• _REALIZE O SEGUINTE_
1. No texto sobre a cobertura da eleição americana pela mídia, o que as redes de TV dos Estados Unidos deixaram de fazer, em cumprimento ao acordo que firmaram?
2. Prossiga com o texto sobre a cobertura da eleição americana pela mídia, partindo do ponto em que ele se encerra.

• _TEXTO FORNECIDO_
Friday, 26 de April de 2024 ISSN 1519-7670 - Ano 24 - nº 1285

Mídia contida, eleição sem trauma

Desta vez, a vitória (até espalhafatosa) de George W. Bush chegou devagarinho, voto eleitoral a voto eleitoral. Escaldadas pelo caos de 2000, que ajudaram a precipitar, as redes americanas de TV cumpriram o acordo que firmaram: não divulgaram as pesquisas de boca-de-urna nem anteciparam o resultado da eleição antes do encerramento da votação. No election day e no day after, os canais americanos a cabo disponíveis no Brasil foram uma amostra do comedimento geral. A CNN Internacional fez cobertura clássica, analítica, e a Fox News, carnavalesca como sempre, foi noticiosa, apostando nas imagens externas.


Frenesi mesmo, só na internet. Dado o acordo que freou as redes de TV, esperava-se que dos blogs de vários níveis de confiabilidade viesse a antecipação certeira do resultado. Pois foi um fiasco: os blogueiros revezavam-se na desinformação, numa sucessão alucinante de anúncios, recuos e desmentidos.


Esta foi uma campanha ideológica por excelência. Carlos Eduardo Lins da Silva, em balanço do comportamento da mídia americana em sua coluna da Folha de 3/10, comenta que a declaração de preferência por um candidato é tradicional nos jornais: ‘O que quase nunca aconteceu antes foi um jornal, como o New York Post [http://nypostonline.com/] de ontem [dia 2] transformar sua primeira página em quase um pôster do seu preferido e publicar na página de opinião somente artigos a favor dele (no caso, Bush)’. O colunista se disse impressionado também com o grande número de veículos que nos últimos três anos assumiu ostensivamente sua opção conservadora, como a Fox News, mas ressalva que desde 1988 [disputa entre George Bush pai e o democrata Michael Dukakis] jamais um candidato de oposição teve tanta cobertura a favor como John Kerry .

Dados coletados
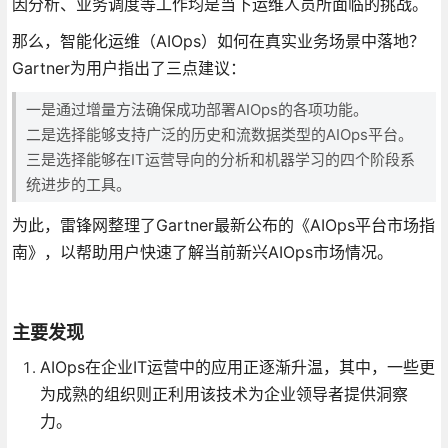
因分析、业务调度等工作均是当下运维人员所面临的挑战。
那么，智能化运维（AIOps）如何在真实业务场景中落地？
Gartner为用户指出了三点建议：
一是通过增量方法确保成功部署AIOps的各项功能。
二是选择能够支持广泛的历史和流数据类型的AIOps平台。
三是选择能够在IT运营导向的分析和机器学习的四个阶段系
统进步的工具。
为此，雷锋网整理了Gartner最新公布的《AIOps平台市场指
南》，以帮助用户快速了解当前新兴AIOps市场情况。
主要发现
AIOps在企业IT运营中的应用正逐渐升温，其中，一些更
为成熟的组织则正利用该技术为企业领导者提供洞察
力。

* * *

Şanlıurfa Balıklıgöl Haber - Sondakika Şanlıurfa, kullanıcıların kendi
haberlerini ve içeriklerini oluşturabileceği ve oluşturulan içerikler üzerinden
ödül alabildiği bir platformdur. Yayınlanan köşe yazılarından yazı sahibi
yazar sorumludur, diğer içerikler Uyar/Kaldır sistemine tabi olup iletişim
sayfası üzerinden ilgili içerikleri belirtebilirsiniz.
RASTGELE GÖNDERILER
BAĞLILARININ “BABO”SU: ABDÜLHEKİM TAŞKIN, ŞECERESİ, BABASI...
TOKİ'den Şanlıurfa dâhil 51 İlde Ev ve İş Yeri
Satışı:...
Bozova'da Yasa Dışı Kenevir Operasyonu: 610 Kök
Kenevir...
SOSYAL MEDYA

==

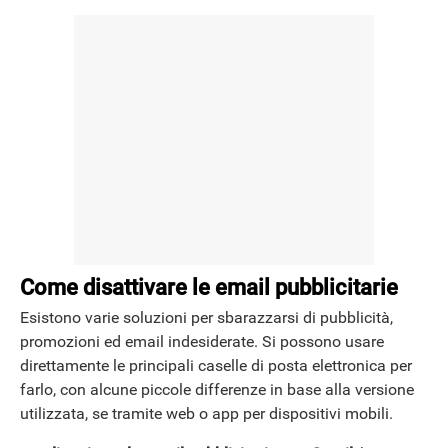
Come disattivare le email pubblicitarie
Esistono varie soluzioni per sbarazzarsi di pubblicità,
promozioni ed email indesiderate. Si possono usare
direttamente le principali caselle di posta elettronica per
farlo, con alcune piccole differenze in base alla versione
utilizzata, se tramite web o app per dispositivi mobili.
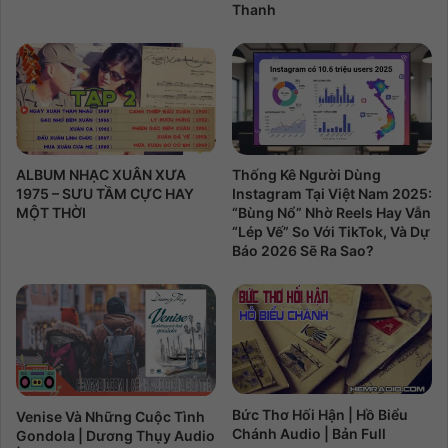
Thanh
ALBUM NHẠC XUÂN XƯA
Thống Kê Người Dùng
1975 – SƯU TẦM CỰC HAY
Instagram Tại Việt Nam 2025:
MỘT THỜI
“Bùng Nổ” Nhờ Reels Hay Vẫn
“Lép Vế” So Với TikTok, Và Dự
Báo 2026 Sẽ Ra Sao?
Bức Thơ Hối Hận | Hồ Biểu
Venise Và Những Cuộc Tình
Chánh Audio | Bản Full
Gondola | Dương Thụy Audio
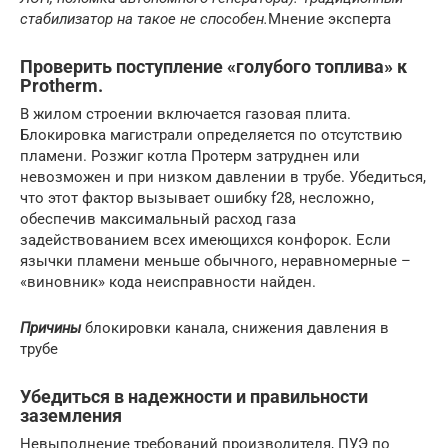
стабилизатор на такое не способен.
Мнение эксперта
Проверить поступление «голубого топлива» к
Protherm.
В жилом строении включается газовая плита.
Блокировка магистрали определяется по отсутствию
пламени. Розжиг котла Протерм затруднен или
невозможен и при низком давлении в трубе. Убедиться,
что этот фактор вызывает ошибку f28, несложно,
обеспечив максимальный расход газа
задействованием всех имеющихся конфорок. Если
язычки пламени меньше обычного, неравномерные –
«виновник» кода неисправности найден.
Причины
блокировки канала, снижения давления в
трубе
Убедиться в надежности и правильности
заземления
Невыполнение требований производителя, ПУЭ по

• _RESPOSTAS ÀS TAREFAS_
1. Não divulgaram as pesquisas de boca-de-urna nem anteciparam o resultado da eleição antes do encerramento da votação.

2.
Para o colunista, a cobertura foi superficial e sensacionalista, o que atribui em grande parte à ‘avalanche de publicidade paga por grupos supostamente apartidários que tiveram atuação facilitada por lei eleitoral aprovada em 2002, que tinha como objetivo diminuir a propaganda eleitoral’. Esses grupos, os ‘527’ (número do artigo da lei que os regulamentou), podem pagar anúncios para divulgar suas causas. ‘Na prática, acabaram sendo instrumento para atacar candidatos, como o grupo auto-intitulado como ‘em busca da verdade sobre o que ocorreu no Vietnã’, que provocou celeuma ao alegar que John Kerry não havia feito por merecer as condecorações que ganhou em combate no Sudeste Asiático’.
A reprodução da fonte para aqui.